Transient pseudohypoaldosteronism (TPHA) is characterized by hyperkalemia, hyponatremia, and metabolic acidosis associated with high levels of plasma aldosterone and renin, chiefly secondary to urinary tract malformation (UTM) and/or urinary tract infection (UTI) (1, 2). Since the first TPHA case was described in 1983, 149 TPHA-related cases have been reported abroad, whereas only 1 case has been documented in China (1). TPHA is easily misdiagnosed as a digestive tract disease, considering most cases are characterized by digestive tract symptoms, such as nausea, vomiting, sudden cardiac arrest, acute renal damage, and adrenal crisis (1, 3). Therefore, prompt diagnosis and early treatment are vital for the prognosis of children with TPHA.
A 2-month-old full-term female baby was admitted to our hospital with a one-month history of poor feeding and weight loss. She has experienced increased irritability, frequent emesis and lost 0.5 kg in the past month. Prior to her arrival at our hospital, she was prescribed oral probiotics (Bifidobacterium bifidum 0.5 g/kg/day for 7 days). Her birth and family history were unremarkable. On admission, her weight was 4 kg (−3 SD). Her mental and nutritional status was poor. Abdominal examination revealed a palpable mass of 3 cm × 4 cm in the upper left abdomen. She was administered 10% calcium gluconate (1 ml/kg/day IV for 4 day) and furosemide (1 mg/kg/day IV for 3 days) to lower serum potassium levels, 5% sodium bicarbonate (1.5 ml/kg/day IV for 3 days) to treat metabolic acidosis, and 0.9% sodium chloride (19743.75 mEq/kg/day IV) to address hyponatremia. After 8 days of treatment, her diet and electrolyte levels improved.
At the age of 3 and 5 months, she was hospitalized twice due to recurrent poor appetite. She was given hydrocortisone sodium succinate (32.62 mg/m2/day) and 9α-fludrocortisone (0.1 mg/day). The dose of hydrocortisone sodium succinate was gradually decreased, in addition to potassium reduction and salt supplementation. However, serum aldosterone levels kept fluctuating. At the age of 6 months, her general status gradually improved, and hydrocortisone sodium succinate and 9α-fludrocortisone were discontinued. The child was diagnosed with TPHA based on the onset, clinical manifestations, and lab and imaging test results. She was followed up for 8 months after discharge. At 13 months, her body weight was 8.6 kg (−1 SD∼M), and her developmental milestones were comparable to toddlers of her age. Finally, serum sodium, potassium, and aldosterone levels were normal.

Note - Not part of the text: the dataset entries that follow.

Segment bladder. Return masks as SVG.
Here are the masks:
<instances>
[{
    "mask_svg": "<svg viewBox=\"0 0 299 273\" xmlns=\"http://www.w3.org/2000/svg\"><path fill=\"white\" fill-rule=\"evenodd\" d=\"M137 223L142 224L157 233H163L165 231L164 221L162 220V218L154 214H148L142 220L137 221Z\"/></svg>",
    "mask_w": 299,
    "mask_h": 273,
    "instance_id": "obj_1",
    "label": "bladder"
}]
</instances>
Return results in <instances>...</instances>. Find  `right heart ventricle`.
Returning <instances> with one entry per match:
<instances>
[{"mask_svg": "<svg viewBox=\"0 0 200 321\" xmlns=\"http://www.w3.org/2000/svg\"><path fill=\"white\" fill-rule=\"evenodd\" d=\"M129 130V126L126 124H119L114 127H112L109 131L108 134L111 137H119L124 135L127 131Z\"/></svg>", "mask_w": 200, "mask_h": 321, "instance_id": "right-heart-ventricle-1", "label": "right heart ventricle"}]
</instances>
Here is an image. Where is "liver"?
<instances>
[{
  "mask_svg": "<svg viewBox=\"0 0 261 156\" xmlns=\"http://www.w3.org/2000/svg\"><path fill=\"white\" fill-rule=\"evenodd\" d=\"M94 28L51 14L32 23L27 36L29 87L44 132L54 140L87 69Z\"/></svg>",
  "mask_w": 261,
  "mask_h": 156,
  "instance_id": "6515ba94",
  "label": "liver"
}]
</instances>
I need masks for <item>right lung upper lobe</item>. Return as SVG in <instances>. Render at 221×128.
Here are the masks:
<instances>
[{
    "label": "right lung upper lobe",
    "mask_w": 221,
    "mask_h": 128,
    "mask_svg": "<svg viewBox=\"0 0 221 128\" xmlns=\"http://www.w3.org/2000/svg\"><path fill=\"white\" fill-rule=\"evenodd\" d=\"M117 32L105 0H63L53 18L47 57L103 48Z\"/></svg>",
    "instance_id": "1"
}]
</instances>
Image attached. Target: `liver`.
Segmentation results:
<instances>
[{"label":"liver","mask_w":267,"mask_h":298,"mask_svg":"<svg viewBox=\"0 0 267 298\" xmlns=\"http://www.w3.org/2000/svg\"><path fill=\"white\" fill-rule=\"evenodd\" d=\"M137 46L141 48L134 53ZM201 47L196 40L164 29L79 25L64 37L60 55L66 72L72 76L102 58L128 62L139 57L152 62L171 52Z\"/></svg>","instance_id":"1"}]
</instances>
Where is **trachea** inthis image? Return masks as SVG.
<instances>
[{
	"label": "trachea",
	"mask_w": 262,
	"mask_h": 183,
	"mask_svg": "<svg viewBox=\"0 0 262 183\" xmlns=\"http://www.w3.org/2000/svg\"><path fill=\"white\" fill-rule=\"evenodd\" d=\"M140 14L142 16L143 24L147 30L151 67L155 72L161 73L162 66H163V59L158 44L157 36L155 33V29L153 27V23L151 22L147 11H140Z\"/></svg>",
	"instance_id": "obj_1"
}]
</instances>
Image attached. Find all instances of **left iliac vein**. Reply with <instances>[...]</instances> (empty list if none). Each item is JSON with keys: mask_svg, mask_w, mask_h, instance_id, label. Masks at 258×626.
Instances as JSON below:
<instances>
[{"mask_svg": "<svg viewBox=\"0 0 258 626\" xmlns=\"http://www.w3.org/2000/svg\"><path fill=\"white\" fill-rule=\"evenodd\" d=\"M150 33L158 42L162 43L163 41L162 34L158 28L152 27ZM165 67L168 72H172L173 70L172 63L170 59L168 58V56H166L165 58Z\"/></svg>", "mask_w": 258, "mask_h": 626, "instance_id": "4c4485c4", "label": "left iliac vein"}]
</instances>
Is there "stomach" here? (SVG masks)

Details of the laboratory test results are presented in Table 1. Other laboratory results were consistently normal, including angiotensin II levels, cortisol, plasma rennin activity, adrenocorticotropic hormone (ACTH), cortisol, sex hormone, androstenedione, 17-hydroxyprogesterone (17-OHP), urinalysis, urine culture, and chromosome analysis. The Genetic testing results collected from the medical record system showed a heterozygous variant (CPT2 gene c.1891 > T) was derived from the mother. However, we found no genetic variants highly associated with the phenotype. Electrocardiogram and pylorus ultrasonography findings were normal; abdominal CT scan revealed left retroperitoneal cystic foci and strong echo mass in the gallbladder in addition to abnormalities in the left kidney and ureter (Figure 1). Magnetic resonance urography (MRU) illustrated posterior renal cystic lesions associated with left calyces, left hydronephrosis, and left tortuous dilation of the ureter (with distal ureteral obstruction).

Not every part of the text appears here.